A session is a JSON object embedded in Message.context.session. It follows OVOS-MSG-1 §6 serialization rules:

  • UTF-8 JSON per RFC 8259;
  • no comments, no trailing commas;
  • key order is not significant; producers and consumers MUST NOT rely on it;
  • numbers MUST be finite (no NaN, no infinities);
  • the session value is a single JSON object — not an array, not a string-encoded JSON blob.

A consumer that cannot parse session as a JSON object MUST treat the Message as malformed per OVOS-MSG-1 §2 and §6.


6. Conformance

A producer of session-carrying Messages MUST:

  • populate session as a JSON object conforming to §2;
  • give session_id a non-empty string value when set;
  • when setting any field listed in §3, use the wire type fixed by §3 and the value space fixed by the owner specification;
  • propagate session unchanged across Message derivations per OVOS-MSG-1 §5 and §4 of this specification, except when acting as the owner of a session field and mutating it at a permitted boundary (OVOS-SESSION-2 §2.6);
  • not strip session fields it does not understand (§2.4, §4).

A producer MUST NOT:

  • emit any session field with the JSON value null (§2); a field is either present with a value drawn from the owner specification's value space, or omitted entirely.

A producer SHOULD NOT:

  • populate a per-component override field (§3 — pipeline, intent_context, the six *_transformers, blacklisted_skills, blacklisted_intents, blacklisted_pipelines, site_id) with a value that matches the deployment default merely as a form of explicit confirmation. Omit the field and let the orchestrator's default apply (§2.1, §3.4). Producers that cannot determine the deployment default are non-optimal but conformant.

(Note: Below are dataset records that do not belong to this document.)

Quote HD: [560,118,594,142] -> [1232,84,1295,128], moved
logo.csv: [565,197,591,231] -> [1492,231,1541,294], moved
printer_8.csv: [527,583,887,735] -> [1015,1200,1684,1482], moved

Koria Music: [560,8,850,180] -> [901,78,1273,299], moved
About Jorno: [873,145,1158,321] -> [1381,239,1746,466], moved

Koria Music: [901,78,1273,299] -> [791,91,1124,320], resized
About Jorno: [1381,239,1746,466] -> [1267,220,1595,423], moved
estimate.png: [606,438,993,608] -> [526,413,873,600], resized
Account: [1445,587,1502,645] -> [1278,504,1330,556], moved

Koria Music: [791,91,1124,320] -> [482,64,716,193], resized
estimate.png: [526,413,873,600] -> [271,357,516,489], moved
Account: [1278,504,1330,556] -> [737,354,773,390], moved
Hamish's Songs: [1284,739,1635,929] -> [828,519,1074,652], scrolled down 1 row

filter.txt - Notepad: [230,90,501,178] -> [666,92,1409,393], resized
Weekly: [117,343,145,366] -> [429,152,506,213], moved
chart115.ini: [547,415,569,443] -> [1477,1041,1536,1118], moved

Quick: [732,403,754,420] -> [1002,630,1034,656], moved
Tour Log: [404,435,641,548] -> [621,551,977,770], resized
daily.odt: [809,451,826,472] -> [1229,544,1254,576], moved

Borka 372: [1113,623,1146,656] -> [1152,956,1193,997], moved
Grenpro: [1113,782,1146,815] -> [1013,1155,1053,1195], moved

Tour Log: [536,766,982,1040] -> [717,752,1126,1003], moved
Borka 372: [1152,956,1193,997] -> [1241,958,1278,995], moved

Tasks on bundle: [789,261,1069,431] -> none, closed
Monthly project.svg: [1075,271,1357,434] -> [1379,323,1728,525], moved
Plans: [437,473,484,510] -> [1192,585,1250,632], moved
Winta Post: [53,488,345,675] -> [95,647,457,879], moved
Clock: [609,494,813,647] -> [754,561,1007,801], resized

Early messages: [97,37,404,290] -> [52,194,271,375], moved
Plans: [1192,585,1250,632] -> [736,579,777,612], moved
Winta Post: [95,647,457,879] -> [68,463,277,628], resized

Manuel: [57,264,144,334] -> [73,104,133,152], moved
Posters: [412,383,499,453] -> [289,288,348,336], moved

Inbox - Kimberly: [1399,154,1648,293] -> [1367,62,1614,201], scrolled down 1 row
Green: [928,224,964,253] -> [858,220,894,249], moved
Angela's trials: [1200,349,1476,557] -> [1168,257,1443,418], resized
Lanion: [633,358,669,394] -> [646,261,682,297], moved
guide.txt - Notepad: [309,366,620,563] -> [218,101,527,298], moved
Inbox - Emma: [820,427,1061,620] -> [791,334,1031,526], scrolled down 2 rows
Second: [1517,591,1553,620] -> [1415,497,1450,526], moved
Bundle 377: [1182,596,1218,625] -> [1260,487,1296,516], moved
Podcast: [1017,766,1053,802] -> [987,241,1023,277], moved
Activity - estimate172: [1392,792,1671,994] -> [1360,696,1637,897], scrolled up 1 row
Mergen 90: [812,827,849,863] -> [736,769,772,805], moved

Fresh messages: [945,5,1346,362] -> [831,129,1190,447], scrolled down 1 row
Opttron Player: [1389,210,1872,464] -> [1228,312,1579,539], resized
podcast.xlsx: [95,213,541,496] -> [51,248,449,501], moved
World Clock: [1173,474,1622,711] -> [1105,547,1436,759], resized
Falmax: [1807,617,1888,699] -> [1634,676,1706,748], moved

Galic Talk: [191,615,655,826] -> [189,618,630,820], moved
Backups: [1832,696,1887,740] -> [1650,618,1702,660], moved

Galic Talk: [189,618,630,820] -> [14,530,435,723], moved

A consumer of session-carrying Messages MUST:

  • treat an omitted field, an empty session object {}, and an absent session identically — all mean "let the orchestrator decide" and resolve to deployment defaults at consumption (§2.1);
  • treat an explicit null as a malformed value: behave as if the field were omitted and SHOULD log the violation (§2);
  • tolerate any field it does not recognize and propagate it unchanged on derived Messages (§2.4, §4);
  • key per-session state on session_id;
  • not reject a Message because of the presence, absence, or value of any single session field — invalid values for fields whose owner specification defines a fallback cause that fallback, never Message rejection.

A consumer SHOULD:

  • log unknown session fields for diagnostic purposes.

A specification that claims a new session field MUST:

  • follow §2.2 in full — name, wire type, deployment-default, no collision;
  • be self-contained: define everything the field needs in the claiming specification, not by reference to this one.

Non-goals

The following are explicitly outside this specification and MUST NOT be inferred from it: session lifecycle (creation, expiration, end-of-session events) and session-resumption semantics (both owned by OVOS-SESSION-2); session-store protocols, central session indexing, session authentication and authorization, per-field encryption, multi-tenant session isolation guarantees beyond the opaque session_id keying, and any field not claimed under §2.2 by a normative specification.


See also

  • OVOS-MSG-1 — defines Message.context as the carrier and the forward / reply / response derivations that propagate session unchanged.
  • OVOS-PIPELINE-1 — owns session.pipeline and session.active_handlers.
  • OVOS-CONTEXT-1 — owns session.intent_context.
  • OVOS-CONVERSE-1 — owns session.converse_handlers and session.response_mode.
  • OVOS-TRANSFORM-1 — owns the six session.*_transformers fields.
  • OVOS-FALLBACK-1 — owns session.fallback_handlers.
  • OVOS-PERSONA-1 — owns session.persona_id.
  • OVOS-BRIDGE-1 — owns session.site_id.